Around the same time (i.e. when I was living in Chicago) I attended a fun event put together by the Illinois Science Council on the science of the spooky. My friend Dan Hooper, an astrophysicist at Fermilab, was presenting on “The physics of ghosts” (specifically: why they wouldn’t work), and it seemed like there might be some opportunity to
heckle.

Dan’s talk was great, and very tongue-in-cheek, but more interesting was the audience.

I was most interesting in the question session that followed. The question was: is there anything that scientists have evidence for and that they believe in, but to which there is no plausible explanation?

The question was obviously asked in the spirit of: “aren’t scientists so closed-minded that they won’t accept things that are out of the ordinary?” The answer is a resounding “no”, but conditionally.

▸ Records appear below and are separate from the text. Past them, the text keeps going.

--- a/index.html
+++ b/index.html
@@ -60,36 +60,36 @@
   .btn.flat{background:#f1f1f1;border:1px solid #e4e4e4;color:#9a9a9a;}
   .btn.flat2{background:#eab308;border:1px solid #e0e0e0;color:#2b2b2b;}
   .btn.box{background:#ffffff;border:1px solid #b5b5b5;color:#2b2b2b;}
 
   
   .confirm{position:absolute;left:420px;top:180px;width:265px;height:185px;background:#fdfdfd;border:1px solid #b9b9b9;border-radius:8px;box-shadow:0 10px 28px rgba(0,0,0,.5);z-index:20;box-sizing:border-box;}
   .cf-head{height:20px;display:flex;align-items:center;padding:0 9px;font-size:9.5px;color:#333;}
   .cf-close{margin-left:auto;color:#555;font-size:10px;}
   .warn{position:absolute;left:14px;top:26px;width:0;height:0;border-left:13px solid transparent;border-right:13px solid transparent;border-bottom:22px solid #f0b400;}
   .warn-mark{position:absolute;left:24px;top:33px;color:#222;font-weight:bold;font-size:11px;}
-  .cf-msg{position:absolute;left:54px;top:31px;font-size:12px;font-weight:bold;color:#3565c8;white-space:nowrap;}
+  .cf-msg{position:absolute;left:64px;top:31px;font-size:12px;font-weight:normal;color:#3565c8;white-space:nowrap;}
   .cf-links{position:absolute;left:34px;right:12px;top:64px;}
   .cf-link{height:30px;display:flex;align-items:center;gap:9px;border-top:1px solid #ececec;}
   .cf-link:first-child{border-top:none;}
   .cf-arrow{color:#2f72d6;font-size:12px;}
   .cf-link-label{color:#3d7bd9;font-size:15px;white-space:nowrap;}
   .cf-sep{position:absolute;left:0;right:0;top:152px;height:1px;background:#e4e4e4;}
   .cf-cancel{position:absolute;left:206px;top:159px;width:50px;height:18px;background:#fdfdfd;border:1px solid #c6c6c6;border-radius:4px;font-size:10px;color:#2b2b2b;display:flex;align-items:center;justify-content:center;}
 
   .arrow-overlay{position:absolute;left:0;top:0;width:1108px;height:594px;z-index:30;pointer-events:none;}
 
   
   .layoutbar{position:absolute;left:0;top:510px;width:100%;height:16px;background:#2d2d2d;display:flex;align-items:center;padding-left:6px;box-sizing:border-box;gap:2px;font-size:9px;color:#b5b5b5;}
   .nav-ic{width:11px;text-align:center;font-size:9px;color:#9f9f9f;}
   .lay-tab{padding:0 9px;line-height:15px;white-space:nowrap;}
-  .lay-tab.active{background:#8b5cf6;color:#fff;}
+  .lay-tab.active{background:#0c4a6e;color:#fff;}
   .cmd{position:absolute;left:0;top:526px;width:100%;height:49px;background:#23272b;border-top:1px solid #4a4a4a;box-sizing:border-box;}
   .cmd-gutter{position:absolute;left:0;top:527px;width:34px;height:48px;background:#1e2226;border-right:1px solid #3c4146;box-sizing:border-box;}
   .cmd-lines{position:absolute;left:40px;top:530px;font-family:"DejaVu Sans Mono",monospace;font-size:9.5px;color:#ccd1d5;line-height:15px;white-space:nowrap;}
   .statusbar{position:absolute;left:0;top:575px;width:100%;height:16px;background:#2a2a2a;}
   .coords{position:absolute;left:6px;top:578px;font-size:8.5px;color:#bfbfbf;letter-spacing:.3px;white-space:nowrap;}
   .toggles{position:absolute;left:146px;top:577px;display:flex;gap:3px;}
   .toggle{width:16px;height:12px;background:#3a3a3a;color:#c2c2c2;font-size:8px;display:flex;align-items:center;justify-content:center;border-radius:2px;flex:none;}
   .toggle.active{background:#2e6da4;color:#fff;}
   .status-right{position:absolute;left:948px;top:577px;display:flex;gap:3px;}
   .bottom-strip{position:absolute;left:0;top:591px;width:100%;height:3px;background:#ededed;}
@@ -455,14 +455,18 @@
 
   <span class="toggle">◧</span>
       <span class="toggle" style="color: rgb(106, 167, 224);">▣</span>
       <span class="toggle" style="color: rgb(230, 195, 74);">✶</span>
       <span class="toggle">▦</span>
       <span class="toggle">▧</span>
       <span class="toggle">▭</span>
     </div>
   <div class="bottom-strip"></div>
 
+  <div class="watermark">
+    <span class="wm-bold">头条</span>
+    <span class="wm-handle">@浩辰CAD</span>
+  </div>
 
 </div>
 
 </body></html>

My dad’s a geologist, so I grew up hearing this story:

In the early 1900s Alfred Wegener proposed
the theory of continental drift. He looked at mountain ranges and different rock strata and concluded this: the continets move around by ploughing through solid rock. That’s a crazy idea. Still a lot of people believed it, the data on mountains

And here’s where it gets interesting. The idea is wrong. The continents don’t move around the earth by ploughing through solid rock. There was, and ism no known mechanism that could drive that motion. The energy needed is just way too high.

But they do move. And there was a reason to think the idea was interesting.

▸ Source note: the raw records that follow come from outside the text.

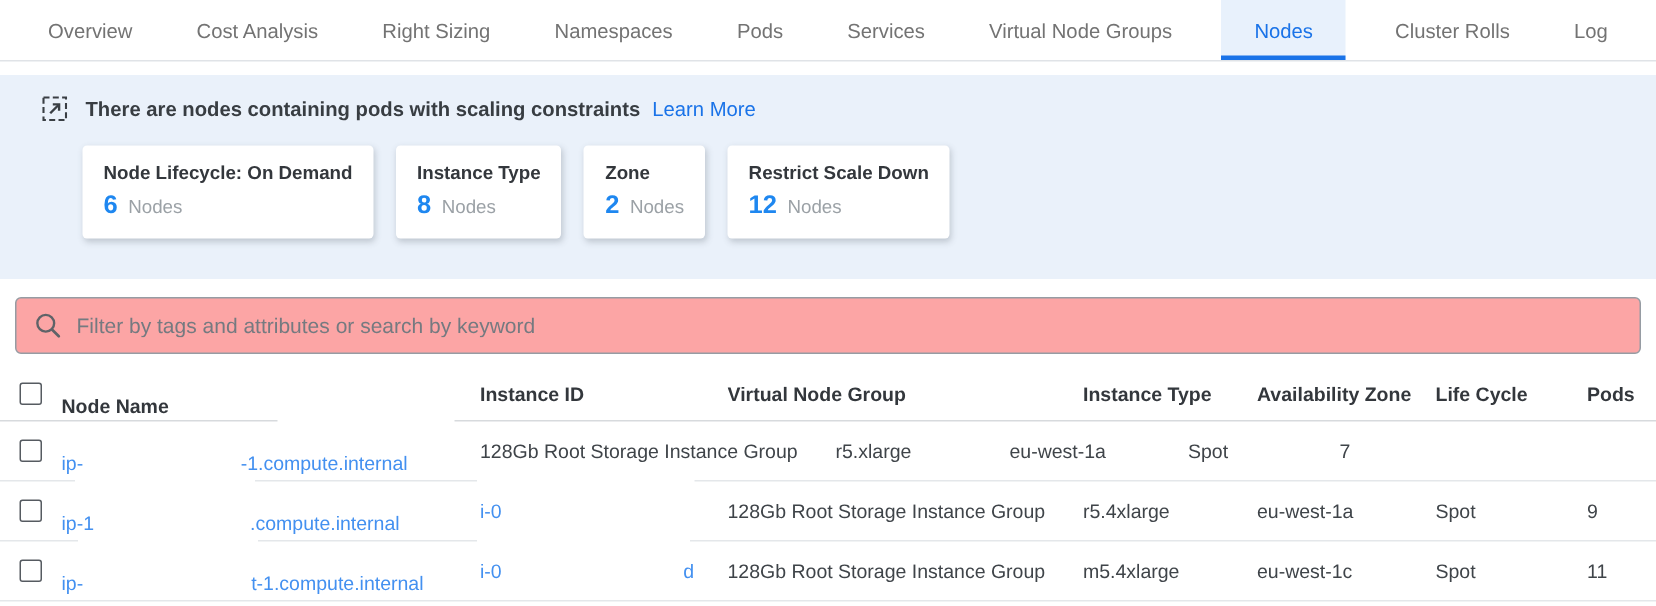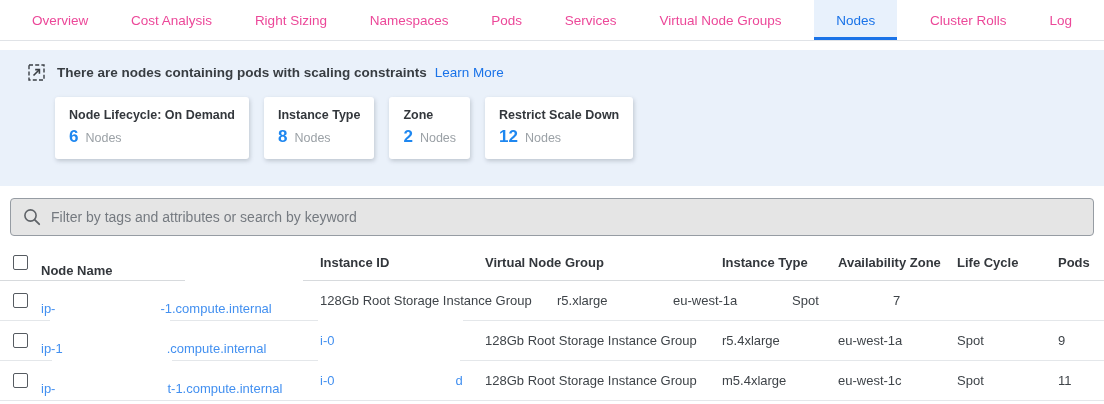--- a/index.html
+++ b/index.html
@@ -2,42 +2,42 @@
 <html><head>
 <meta charset="utf-8">
 <style>
   * { margin:0; padding:0; box-sizing:border-box; }
   html,body { width:1104px; height:404px; overflow:hidden; background:#fff;
     font-family:"Liberation Sans", sans-serif; -webkit-font-smoothing:antialiased; }
 
   
   .tabbar { display:flex; align-items:stretch; height:41px; border-bottom:1px solid #e0e3e7;
     padding:0 22px; justify-content:space-between; }
-  .tab { display:flex; align-items:center; padding:0 10px; font-size:13.5px; color:#ec4899;
+  .tab { display:flex; align-items:center; padding:0 10px; font-size:13.5px; color:#737373;
     cursor:pointer; white-space:nowrap; border-bottom:3px solid transparent; padding-top:3px; }
   .tab.active { color:#1a73e8; background:#e8f1fc; border-bottom:3px solid #1a73e8; padding-left:22px; padding-right:22px; }
 
   
   .banner { margin-top:9px; height:136px; background:#eaf1fa; padding:14px 0 0 28px; }
   .banner-row { display:flex; align-items:center; }
   .banner-icon { width:17px; height:17px; margin-right:12px; display:inline-flex; }
   .banner-msg { font-size:13.5px; font-weight:700; color:#383d42; }
   .banner-link { font-size:13.5px; color:#1a73e8; margin-left:8px; cursor:pointer; }
 
   .cards { display:flex; gap:15px; margin:16px 0 0 27px; }
   .card { background:#fff; height:62px; border-radius:3px; padding:11px 14px 0 14px;
     box-shadow:1px 2px 4px rgba(80,90,100,.28); cursor:pointer; }
   .card-title { font-size:12.5px; font-weight:700; color:#33373c; white-space:nowrap; }
   .card-count { margin-top:5px; display:flex; align-items:baseline; gap:7px; }
   .card-num { font-size:17px; font-weight:700; color:#1e87f0; }
   .card-unit { font-size:12.5px; color:#9ba1a6; }
 
   
   .search { margin:12px 10px 0 10px; height:38px; border:1px solid #969ca3; border-radius:4px;
-    display:flex; align-items:center; padding:0 12px; background:#e5e5e5; }
+    display:flex; align-items:center; padding:0 12px; background:#fca5a5; }
   .search svg { flex:0 0 auto; margin-right:10px; }
   .search input { border:none; outline:none; flex:1; font-size:14px; color:#3c4146;
     font-family:"Liberation Sans", sans-serif; background:transparent; }
   .search input::placeholder { color:#757a80; opacity:1; }
 
   
   .table-wrap { margin-top:9px; position:relative; }
   .thead, .trow { display:flex; align-items:center; padding-left:13px; }
   .thead { height:36px; border-bottom:1px solid #d7dadd; font-size:13px; font-weight:700; color:#33373c; }
   .trow { height:40px; border-bottom:1px solid #e4e7ea; font-size:13px; color:#3f4449; }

In the 1950s a weath of seismographic data became available, and people realized that the earth isn’t solid rock, there is a semi-liquid layer that the contents can slide on. Suddenly, there was a mechanism for continental drift, called plate tectonics, and the whole idea was accepted.

And that brings us back to my friend Dan, because the reason they asked him to give a tongue-in-cheek talk on the physics of ghosts is that his real research is on Dark Matter, which in many ways is like a ghost;
invisible particles that we know indirectly are almost certainly there, but which we haven’t (yet) directly detected.

The history of Dark matter is a lot like continental drift: First proposed in the 1930’s by a Fritz Zwicky, who looked at the motion of galaxies, saw some things that didn’t make sense with the current model, and inferred that there must be more matter there. And for fourty years that was it. Then in the 70’s Vera Rubin looked at the motion of stars in galaxies and found the same
thing: more matter was needed.

Even today, we don’t have a direct detection. There’s a lot of ideas about what Dark Matter might be, and many indirect lines of evidence that it exists. Enough evidence, that almost everyone believes the dark matter is present.

So, “do scientists believe in anything they don’t have an explaination for?” Yeah, a lot. That’s how almost all the things we have evidence for started; an idea someone believed in. And then they went through the process.

And that brings us back to the lion. He was doing an autopsy to find out
how it had died, and that’s how they’re done. Sometimes it’s messy, and uncomfortable to look at. But seeing the process is as important, more important, than knowing the answer.